EXERCISE DIRECTIONS:
Find the lines in the records that carry the word "Aston". Copy each one.

RECORDS FOR THE TASK:
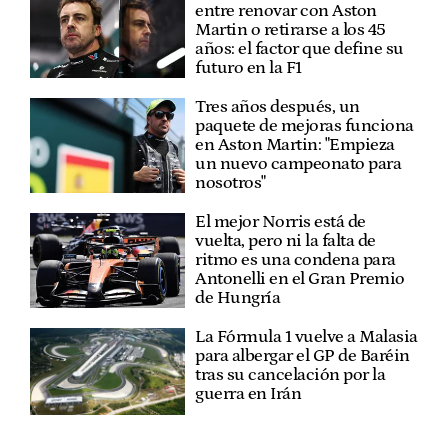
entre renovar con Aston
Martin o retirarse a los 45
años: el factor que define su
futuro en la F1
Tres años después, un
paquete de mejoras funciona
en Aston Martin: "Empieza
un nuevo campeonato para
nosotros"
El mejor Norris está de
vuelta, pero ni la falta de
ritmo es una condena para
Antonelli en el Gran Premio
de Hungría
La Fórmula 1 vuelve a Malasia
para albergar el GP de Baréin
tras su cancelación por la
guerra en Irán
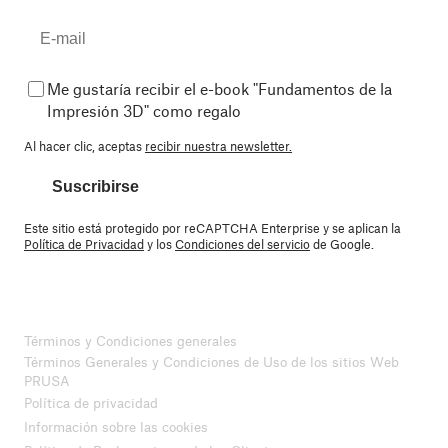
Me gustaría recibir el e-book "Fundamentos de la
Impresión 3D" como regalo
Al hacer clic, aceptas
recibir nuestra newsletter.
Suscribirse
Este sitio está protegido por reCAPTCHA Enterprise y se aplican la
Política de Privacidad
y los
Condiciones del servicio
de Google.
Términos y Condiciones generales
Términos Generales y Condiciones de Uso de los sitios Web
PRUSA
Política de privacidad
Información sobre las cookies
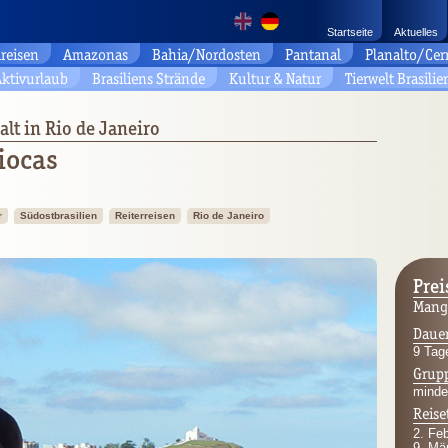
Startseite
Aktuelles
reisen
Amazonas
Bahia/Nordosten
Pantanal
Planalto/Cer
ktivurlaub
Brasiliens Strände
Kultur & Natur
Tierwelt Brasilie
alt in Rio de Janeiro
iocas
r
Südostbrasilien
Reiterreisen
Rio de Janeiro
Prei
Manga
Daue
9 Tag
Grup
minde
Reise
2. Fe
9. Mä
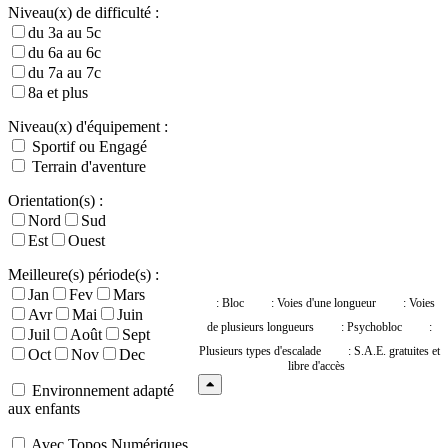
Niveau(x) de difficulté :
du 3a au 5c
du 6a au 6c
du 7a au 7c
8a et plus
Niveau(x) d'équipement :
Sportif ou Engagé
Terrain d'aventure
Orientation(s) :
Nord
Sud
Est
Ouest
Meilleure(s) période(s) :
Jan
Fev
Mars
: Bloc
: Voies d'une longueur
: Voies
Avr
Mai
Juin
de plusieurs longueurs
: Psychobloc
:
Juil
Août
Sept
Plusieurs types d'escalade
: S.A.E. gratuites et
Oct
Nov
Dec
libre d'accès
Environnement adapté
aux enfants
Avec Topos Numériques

...

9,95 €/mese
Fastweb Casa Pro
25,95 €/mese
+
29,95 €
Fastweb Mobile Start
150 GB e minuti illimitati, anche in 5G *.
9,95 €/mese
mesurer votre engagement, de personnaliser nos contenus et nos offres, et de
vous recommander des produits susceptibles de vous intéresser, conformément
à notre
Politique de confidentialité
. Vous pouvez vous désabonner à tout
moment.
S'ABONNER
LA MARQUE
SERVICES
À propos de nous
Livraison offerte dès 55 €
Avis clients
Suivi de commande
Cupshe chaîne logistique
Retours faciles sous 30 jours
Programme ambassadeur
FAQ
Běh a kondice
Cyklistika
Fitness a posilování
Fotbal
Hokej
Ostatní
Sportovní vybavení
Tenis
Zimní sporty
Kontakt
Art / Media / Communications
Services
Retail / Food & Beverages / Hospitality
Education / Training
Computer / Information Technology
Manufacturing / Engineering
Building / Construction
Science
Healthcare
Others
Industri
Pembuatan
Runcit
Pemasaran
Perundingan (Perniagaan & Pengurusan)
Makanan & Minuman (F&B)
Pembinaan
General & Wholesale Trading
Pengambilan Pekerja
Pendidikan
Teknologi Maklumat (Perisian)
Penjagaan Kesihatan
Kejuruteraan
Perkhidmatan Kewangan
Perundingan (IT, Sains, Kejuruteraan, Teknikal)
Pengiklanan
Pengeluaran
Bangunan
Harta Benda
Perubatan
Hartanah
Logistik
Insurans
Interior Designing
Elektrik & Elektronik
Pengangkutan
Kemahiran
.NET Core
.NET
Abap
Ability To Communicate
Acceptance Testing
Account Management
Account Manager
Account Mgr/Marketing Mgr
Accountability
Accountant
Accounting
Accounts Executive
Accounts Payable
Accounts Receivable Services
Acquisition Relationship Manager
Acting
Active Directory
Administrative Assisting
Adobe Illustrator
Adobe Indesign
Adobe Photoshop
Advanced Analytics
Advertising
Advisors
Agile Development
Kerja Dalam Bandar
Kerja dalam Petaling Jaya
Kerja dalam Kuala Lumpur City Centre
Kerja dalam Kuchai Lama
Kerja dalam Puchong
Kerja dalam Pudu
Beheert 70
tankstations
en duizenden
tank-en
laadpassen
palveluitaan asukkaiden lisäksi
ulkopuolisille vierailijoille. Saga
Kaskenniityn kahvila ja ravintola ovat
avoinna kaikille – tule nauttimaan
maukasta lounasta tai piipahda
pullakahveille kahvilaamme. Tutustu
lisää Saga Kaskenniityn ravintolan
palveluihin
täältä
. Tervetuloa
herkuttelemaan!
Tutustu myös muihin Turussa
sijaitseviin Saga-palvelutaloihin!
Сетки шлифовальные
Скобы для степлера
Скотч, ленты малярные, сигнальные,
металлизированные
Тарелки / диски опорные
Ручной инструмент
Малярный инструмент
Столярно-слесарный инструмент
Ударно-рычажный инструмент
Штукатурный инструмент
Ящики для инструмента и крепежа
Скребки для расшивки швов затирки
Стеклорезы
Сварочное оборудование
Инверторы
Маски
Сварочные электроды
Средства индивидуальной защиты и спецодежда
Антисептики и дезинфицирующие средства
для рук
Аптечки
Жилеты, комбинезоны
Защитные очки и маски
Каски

WRITTEN RESPONSE:
entre renovar con Aston
en Aston Martin: "Empieza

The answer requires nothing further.